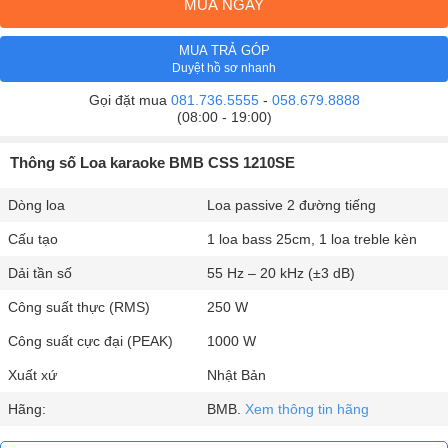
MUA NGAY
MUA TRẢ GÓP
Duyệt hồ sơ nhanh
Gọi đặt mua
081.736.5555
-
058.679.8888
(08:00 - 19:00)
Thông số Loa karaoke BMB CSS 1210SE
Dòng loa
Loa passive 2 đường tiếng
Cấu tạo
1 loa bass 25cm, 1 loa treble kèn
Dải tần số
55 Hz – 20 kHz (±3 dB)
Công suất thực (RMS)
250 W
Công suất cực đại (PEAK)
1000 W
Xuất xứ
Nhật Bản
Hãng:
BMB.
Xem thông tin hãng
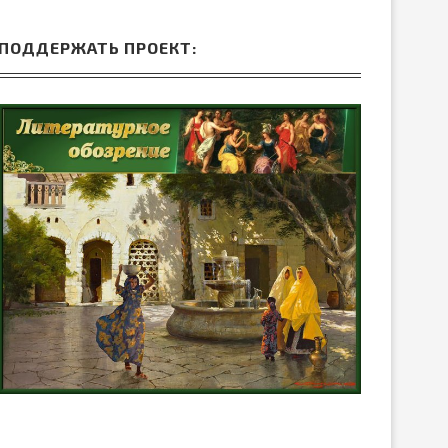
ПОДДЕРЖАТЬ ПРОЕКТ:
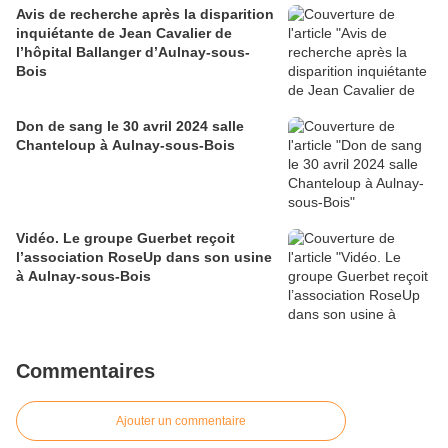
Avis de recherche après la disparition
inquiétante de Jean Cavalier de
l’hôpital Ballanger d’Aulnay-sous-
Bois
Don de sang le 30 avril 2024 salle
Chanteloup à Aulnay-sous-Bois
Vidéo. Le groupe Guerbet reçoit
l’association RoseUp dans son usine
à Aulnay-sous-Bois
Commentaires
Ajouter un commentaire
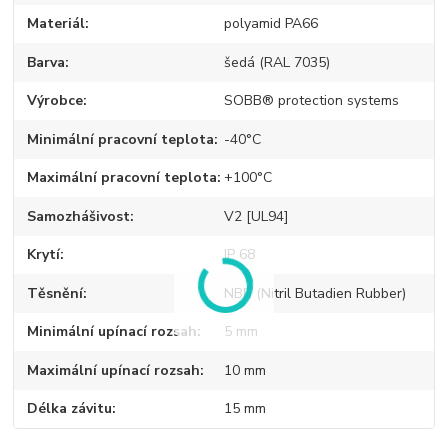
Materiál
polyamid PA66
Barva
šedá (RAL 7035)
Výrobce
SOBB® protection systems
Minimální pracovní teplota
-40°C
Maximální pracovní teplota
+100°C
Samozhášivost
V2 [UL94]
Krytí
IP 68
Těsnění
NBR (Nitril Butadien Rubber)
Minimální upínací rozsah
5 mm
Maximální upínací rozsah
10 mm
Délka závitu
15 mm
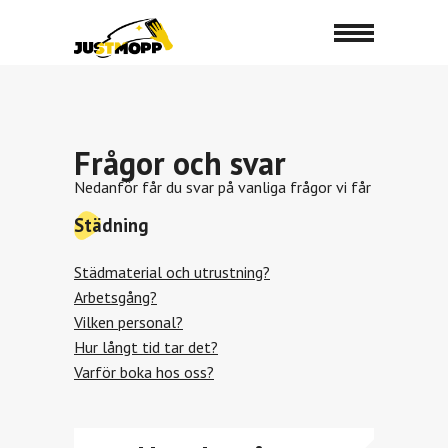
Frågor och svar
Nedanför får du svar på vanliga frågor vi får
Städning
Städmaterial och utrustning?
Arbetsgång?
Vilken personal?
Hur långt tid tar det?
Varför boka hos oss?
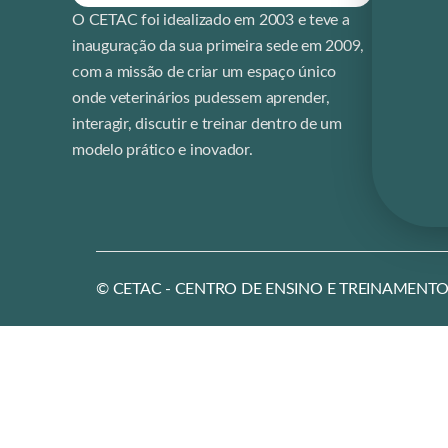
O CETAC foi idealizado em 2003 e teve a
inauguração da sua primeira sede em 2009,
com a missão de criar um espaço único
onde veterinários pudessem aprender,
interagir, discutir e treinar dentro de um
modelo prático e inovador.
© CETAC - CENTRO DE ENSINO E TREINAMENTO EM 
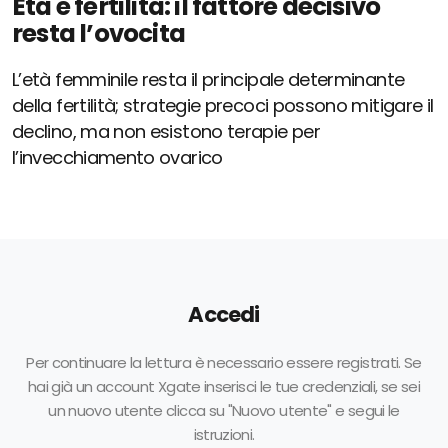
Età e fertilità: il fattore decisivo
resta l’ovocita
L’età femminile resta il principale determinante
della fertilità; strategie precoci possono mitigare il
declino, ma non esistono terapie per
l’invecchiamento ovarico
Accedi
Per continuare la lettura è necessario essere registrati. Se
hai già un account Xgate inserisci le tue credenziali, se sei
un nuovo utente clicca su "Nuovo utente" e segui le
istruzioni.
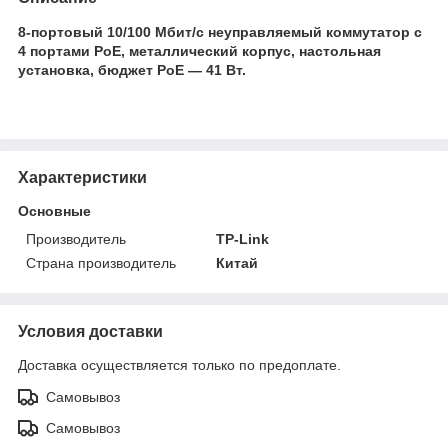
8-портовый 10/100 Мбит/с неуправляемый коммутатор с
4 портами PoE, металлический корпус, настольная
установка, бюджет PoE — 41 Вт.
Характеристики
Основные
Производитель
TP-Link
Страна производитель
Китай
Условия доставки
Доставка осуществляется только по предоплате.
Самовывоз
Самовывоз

++++++

* [Requirement]
With the pictures set aside, repeat every entry above exactly.

* [Solution for this problem]
MUA NGAY
MUA TRẢ GÓP
Duyệt hồ sơ nhanh
Gọi đặt mua
081.736.5555
-
058.679.8888
(08:00 - 19:00)
Thông số Loa karaoke BMB CSS 1210SE
Dòng loa
Loa passive 2 đường tiếng
Cấu tạo
1 loa bass 25cm, 1 loa treble kèn
Dải tần số
55 Hz – 20 kHz (±3 dB)
Công suất thực (RMS)
250 W
Công suất cực đại (PEAK)
1000 W
Xuất xứ
Nhật Bản
Hãng:
BMB.
Xem thông tin hãng
ПОДДЕРЖАТЬ ПРОЕКТ:
Avis de recherche après la disparition
inquiétante de Jean Cavalier de
l’hôpital Ballanger d’Aulnay-sous-
Bois
Don de sang le 30 avril 2024 salle
Chanteloup à Aulnay-sous-Bois
Vidéo. Le groupe Guerbet reçoit
l’association RoseUp dans son usine
à Aulnay-sous-Bois
Commentaires
Ajouter un commentaire
Materiál
polyamid PA66
Barva
šedá (RAL 7035)
Výrobce
SOBB® protection systems
Minimální pracovní teplota
-40°C
Maximální pracovní teplota
+100°C
Samozhášivost
V2 [UL94]
Krytí
IP 68
Těsnění
NBR (Nitril Butadien Rubber)
Minimální upínací rozsah
5 mm
Maximální upínací rozsah
10 mm
Délka závitu
15 mm
Frågor och svar
Nedanför får du svar på vanliga frågor vi får
Städning
Städmaterial och utrustning?
Arbetsgång?
Vilken personal?
Hur långt tid tar det?
Varför boka hos oss?
O CETAC foi idealizado em 2003 e teve a
inauguração da sua primeira sede em 2009,
com a missão de criar um espaço único
onde veterinários pudessem aprender,
interagir, discutir e treinar dentro de um
modelo prático e inovador.
© CETAC - CENTRO DE ENSINO E TREINAMENTO EM 
Età e fertilità: il fattore decisivo
resta l’ovocita
L’età femminile resta il principale determinante
della fertilità; strategie precoci possono mitigare il
declino, ma non esistono terapie per
l’invecchiamento ovarico
Accedi
Per continuare la lettura è necessario essere registrati. Se
hai già un account Xgate inserisci le tue credenziali, se sei
un nuovo utente clicca su "Nuovo utente" e segui le
istruzioni.
8-портовый 10/100 Мбит/с неуправляемый коммутатор с
4 портами PoE, металлический корпус, настольная
установка, бюджет PoE — 41 Вт.
Характеристики
Основные
Производитель
TP-Link
Страна производитель
Китай
Условия доставки
Доставка осуществляется только по предоплате.
Самовывоз
Самовывоз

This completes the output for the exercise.